D-Lib Magazine
The Magazine of Digital Library Research
transparent image

D-Lib Magazine

January/February 2011
Volume 17, Number 1/2
Table of Contents


Access to Research Data

Introduction From the Guest Editors

Jan Brase
German National Library of Science and Technology

Adam Farquhar
British Library



Printer-friendly Version



Scientists around the world are addressing the need to increase access to research data. Science is international and global cooperation is imperative. DataCite, launched in December 2009, is an association of more than a dozen members from 10 countries and growing, that enables researchers to locate, identify, and cite research datasets with confidence, and plays a global leadership role in promoting the use of persistent identifiers for datasets. In June 2010, the first DataCite summer meeting took place in Hannover, Germany and provided a forum for 25 speakers and nearly 100 participants from Europe, North America and Australia to exchange information for handling research data. This special issue of D-Lib Magazine includes eight articles derived from talks given at the summer meeting and one additional article on the quality of research data. Together, these articles provide a snapshot of the state-of-the-art on these topics.

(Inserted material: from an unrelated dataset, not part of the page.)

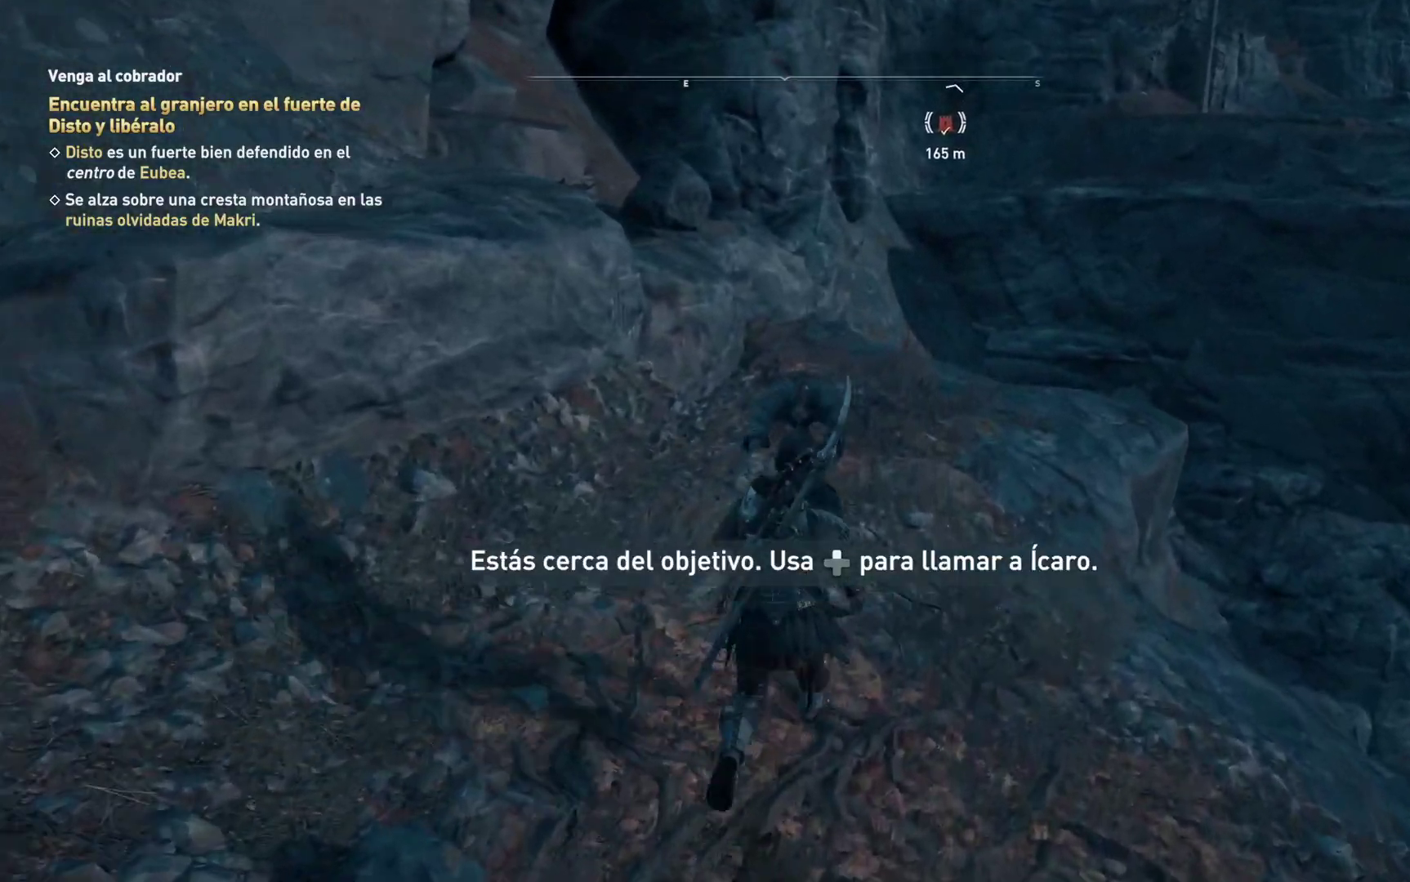
{"dt_ms": 500, "buttons": [], "left_stick": "center", "right_stick": "center"}
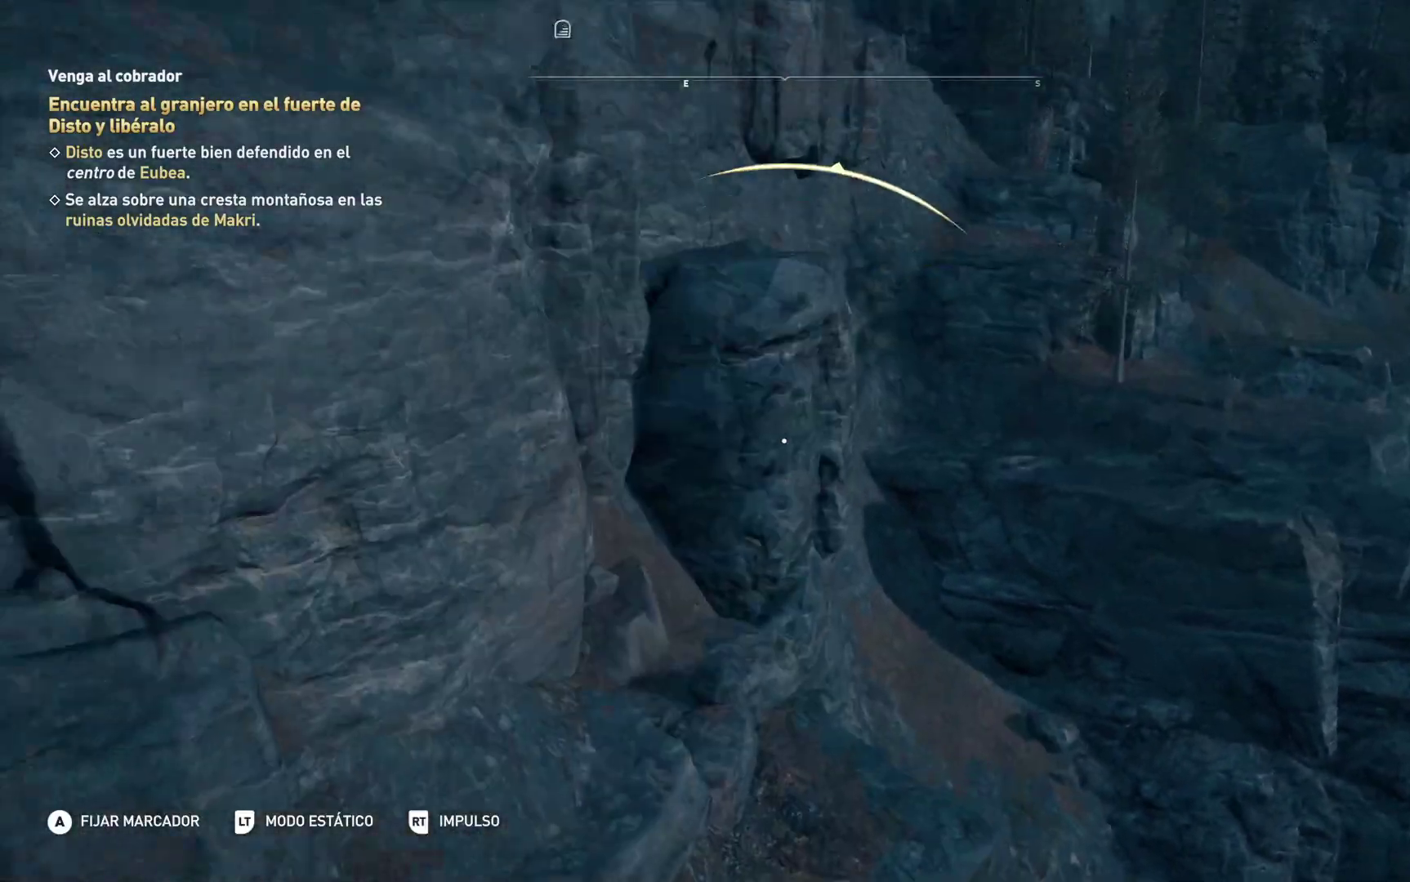
{"dt_ms": 500, "buttons": [], "left_stick": "down", "right_stick": "right", "events": [[133, "right_stick", "down-right"], [333, "left_stick", "down"], [467, "right_stick", "right"]]}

Access to research data has become a global imperative. Around the world, the organisations that fund scientific research at the national level are addressing the need to increase awareness of, and accessibility to, research data.

Nevertheless science itself is international. Scientists participate in global unions, associate themselves with their disciplines, and collaborate in projects. They share results with colleagues all over the world and use information from many global sources.

In order to address the challenge of increasing access to research data, an effective approach much take this dual nature into account. It must encourage global cooperation for data access via national representatives:

  • a global cooperation, because scientists work globally and scientific data are created and accessed globally;
  • with national representatives, because most scientists are embedded in national funding structures and research organisations.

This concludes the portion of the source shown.